**What the exercise asks**: Please gather every line of the records below that contains the word "machen", and copy each one.

|---|

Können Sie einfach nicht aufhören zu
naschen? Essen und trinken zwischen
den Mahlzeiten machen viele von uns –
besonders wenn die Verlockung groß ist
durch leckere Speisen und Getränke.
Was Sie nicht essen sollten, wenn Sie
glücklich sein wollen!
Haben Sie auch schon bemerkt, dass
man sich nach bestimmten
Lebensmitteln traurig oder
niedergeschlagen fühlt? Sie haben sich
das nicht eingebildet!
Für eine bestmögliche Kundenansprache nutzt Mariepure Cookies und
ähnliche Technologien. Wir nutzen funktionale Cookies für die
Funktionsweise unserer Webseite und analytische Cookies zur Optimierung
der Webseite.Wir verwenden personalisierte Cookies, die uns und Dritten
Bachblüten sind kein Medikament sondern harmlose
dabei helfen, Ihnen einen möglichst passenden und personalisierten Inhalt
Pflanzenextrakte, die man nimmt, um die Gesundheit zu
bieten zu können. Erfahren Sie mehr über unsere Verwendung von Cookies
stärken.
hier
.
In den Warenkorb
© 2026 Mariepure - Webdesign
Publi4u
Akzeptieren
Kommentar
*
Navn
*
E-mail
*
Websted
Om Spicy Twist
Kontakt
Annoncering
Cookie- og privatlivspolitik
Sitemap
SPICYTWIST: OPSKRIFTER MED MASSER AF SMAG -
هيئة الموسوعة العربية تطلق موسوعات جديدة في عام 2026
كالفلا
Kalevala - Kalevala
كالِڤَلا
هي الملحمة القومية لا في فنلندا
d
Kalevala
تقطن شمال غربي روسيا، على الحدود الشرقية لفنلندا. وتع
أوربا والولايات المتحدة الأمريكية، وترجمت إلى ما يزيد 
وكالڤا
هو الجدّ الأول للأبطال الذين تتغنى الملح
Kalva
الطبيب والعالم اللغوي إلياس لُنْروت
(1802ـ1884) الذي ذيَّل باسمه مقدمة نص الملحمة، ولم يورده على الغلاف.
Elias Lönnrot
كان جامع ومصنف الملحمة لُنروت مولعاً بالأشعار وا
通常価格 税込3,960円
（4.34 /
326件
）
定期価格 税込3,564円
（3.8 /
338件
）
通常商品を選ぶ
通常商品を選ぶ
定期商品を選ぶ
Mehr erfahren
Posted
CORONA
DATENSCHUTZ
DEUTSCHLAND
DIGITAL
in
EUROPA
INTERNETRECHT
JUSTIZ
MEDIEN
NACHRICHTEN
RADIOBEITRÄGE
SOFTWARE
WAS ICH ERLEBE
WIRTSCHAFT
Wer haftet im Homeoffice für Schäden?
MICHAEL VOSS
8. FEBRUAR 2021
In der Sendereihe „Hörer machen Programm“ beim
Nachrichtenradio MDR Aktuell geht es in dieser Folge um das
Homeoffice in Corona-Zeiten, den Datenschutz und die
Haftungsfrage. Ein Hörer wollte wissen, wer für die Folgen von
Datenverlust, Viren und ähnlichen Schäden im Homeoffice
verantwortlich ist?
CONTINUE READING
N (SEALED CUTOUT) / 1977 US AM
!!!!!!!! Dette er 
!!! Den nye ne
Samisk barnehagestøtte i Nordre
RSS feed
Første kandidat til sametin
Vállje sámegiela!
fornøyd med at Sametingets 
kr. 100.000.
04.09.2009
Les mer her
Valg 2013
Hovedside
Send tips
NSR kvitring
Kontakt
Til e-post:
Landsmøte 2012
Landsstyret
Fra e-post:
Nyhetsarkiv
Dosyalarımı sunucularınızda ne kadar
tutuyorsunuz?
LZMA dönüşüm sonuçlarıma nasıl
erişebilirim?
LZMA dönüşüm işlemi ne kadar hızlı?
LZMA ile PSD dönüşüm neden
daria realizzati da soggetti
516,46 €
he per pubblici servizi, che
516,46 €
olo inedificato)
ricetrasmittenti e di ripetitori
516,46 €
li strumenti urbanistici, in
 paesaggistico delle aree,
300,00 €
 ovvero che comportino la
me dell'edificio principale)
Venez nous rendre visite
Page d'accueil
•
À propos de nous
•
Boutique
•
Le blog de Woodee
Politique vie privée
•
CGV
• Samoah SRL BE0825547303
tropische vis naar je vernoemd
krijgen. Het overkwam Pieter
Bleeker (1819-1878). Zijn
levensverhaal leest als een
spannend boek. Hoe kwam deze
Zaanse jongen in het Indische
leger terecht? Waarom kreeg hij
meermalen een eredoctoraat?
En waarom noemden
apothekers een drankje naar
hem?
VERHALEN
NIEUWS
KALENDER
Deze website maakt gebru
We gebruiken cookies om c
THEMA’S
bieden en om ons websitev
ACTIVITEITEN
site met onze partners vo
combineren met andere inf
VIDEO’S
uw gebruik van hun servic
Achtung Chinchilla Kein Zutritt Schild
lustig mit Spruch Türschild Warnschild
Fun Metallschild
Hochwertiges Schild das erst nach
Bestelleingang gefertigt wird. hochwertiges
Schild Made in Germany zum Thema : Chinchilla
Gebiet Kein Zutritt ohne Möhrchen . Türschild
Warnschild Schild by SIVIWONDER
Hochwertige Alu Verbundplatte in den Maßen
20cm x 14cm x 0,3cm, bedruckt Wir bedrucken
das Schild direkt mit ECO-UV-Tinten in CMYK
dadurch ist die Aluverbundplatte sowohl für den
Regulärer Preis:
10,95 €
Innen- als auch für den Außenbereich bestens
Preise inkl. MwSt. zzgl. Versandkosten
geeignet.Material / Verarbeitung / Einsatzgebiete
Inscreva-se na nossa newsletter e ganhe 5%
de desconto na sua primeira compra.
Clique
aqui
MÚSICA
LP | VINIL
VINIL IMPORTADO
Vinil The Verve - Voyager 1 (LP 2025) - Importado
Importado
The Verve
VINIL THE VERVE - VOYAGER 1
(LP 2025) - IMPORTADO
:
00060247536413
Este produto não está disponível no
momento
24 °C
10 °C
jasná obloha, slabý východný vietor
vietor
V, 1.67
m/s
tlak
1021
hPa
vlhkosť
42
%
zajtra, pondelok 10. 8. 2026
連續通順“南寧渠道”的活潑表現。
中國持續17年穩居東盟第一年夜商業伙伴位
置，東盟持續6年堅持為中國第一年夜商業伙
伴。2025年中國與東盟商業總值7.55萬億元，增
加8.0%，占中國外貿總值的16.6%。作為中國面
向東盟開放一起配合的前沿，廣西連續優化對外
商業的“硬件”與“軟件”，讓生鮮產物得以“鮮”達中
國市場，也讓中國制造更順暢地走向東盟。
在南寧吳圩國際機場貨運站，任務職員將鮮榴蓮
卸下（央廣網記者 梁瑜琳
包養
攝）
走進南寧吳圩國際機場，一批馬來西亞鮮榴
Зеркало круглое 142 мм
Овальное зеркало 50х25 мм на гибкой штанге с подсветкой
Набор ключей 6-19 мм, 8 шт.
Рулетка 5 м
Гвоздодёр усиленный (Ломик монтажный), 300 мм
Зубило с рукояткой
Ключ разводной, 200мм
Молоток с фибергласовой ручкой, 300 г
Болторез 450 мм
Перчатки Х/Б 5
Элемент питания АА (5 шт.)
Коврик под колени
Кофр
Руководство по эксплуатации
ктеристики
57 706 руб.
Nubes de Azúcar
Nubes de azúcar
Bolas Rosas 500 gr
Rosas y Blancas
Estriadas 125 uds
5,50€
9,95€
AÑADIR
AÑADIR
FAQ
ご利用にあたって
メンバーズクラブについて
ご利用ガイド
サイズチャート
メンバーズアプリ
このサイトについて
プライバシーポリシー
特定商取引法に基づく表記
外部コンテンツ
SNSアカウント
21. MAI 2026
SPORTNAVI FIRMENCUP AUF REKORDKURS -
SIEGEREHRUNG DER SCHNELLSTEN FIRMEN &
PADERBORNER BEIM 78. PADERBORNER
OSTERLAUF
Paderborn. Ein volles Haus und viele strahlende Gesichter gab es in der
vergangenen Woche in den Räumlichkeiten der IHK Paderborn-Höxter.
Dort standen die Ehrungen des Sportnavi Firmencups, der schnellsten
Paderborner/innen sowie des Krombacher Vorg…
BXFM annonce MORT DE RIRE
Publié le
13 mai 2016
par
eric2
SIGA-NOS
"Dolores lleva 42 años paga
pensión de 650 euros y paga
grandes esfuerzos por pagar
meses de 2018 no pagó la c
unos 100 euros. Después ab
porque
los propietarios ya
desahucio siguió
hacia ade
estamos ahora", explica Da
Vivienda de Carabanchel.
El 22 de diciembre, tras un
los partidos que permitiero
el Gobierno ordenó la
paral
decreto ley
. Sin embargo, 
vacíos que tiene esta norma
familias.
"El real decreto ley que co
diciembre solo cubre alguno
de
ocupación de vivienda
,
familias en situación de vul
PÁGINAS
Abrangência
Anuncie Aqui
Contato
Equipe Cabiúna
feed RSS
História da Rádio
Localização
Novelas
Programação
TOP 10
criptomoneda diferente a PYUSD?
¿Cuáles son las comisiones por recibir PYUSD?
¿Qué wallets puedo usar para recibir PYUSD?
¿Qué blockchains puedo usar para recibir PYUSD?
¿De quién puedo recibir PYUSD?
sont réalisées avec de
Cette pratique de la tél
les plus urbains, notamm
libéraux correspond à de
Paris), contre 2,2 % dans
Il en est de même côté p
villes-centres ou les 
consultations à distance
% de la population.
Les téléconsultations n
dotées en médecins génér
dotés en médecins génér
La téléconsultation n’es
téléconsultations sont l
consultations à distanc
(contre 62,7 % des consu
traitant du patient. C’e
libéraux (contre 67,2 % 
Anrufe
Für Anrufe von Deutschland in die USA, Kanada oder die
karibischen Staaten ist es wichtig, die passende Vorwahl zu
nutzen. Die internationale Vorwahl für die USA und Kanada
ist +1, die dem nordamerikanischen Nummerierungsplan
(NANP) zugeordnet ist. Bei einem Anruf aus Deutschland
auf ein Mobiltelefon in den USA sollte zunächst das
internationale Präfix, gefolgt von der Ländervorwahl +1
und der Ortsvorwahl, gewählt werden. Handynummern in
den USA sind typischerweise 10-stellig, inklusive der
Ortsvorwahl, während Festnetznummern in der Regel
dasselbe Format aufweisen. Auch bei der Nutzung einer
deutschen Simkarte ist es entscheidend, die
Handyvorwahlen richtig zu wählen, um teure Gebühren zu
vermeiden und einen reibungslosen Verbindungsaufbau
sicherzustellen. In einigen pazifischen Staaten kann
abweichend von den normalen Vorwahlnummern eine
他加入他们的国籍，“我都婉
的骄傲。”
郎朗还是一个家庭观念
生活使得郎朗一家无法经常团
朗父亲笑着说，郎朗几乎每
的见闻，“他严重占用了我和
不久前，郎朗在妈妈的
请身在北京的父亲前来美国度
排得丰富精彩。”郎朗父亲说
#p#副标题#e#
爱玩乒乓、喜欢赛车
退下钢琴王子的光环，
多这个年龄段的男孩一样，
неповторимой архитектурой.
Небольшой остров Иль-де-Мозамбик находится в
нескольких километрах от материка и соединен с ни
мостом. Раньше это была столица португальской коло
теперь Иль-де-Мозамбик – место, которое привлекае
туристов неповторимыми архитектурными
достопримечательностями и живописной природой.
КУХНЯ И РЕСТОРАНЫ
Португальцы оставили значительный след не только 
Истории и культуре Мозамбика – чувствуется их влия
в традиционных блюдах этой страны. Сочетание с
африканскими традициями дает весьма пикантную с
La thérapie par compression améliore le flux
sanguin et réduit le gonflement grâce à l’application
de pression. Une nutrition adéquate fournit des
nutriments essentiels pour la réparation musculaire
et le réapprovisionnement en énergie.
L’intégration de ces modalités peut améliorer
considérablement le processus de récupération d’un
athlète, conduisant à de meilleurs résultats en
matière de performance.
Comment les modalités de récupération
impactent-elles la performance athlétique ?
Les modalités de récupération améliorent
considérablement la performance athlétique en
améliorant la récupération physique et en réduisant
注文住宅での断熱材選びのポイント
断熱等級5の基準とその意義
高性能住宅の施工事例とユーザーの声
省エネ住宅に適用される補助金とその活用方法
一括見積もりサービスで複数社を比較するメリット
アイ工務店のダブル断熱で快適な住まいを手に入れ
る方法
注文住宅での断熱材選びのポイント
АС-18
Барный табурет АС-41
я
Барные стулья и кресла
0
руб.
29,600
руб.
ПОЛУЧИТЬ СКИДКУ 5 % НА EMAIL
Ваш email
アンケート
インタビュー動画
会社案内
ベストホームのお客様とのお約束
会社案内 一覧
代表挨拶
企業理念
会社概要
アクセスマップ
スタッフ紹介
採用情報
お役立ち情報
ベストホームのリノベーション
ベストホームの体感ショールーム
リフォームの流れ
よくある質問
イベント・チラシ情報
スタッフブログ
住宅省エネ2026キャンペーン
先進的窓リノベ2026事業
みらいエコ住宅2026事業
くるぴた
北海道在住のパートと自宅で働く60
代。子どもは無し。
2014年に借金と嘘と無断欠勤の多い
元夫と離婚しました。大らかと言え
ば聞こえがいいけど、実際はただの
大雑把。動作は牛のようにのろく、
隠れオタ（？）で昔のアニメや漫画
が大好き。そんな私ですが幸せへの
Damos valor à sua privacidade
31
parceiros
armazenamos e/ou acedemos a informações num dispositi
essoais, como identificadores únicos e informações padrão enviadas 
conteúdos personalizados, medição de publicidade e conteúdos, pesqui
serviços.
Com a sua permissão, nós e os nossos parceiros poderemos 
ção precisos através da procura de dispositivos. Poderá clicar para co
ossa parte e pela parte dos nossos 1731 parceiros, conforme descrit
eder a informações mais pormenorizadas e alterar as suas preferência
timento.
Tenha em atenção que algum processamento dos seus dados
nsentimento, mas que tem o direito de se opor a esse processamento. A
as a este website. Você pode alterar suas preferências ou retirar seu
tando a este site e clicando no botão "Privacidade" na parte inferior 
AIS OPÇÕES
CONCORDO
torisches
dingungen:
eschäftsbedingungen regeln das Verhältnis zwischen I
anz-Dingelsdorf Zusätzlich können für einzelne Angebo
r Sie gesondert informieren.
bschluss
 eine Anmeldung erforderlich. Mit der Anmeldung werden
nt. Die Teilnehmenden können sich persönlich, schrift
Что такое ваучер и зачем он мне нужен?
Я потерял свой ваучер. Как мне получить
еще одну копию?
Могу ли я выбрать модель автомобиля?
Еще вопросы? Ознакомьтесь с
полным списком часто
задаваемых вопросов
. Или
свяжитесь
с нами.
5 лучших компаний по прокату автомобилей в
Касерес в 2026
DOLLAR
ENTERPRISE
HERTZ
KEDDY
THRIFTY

|---|

**Result for this exercise**:
den Mahlzeiten machen viele von uns –
In der Sendereihe „Hörer machen Programm“ beim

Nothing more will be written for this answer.